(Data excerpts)
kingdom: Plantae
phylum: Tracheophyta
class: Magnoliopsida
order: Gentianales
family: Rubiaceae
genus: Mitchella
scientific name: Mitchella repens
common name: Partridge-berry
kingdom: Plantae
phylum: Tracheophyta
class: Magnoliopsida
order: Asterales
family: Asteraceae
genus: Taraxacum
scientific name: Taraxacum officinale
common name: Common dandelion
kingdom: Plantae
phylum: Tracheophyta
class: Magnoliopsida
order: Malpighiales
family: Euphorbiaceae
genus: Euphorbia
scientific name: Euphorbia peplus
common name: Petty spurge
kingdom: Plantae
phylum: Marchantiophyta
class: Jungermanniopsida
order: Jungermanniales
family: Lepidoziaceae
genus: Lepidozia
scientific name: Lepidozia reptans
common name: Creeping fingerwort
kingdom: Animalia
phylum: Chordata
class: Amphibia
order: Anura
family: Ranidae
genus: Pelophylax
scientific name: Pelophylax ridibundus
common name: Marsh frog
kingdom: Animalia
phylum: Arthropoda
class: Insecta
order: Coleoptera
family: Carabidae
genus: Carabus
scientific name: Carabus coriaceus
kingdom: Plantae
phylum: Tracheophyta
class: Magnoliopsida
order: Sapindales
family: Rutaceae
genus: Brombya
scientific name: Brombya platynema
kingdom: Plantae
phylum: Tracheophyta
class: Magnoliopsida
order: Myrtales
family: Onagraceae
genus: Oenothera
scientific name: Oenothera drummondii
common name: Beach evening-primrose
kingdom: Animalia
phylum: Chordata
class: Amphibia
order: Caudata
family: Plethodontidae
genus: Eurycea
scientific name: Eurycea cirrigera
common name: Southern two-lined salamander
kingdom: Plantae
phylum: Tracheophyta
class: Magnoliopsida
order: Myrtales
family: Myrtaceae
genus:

→ Task description
Turn the item lines running from the line with "order: Coleoptera" to the line with "genus: Oenothera", both included, into a numbered list, and omit any blank lines.

→ Written response
1. order: Coleoptera
2. family: Carabidae
3. genus: Carabus
4. scientific name: Carabus coriaceus
5. kingdom: Plantae
6. phylum: Tracheophyta
7. class: Magnoliopsida
8. order: Sapindales
9. family: Rutaceae
10. genus: Brombya
11. scientific name: Brombya platynema
12. kingdom: Plantae
13. phylum: Tracheophyta
14. class: Magnoliopsida
15. order: Myrtales
16. family: Onagraceae
17. genus: Oenothera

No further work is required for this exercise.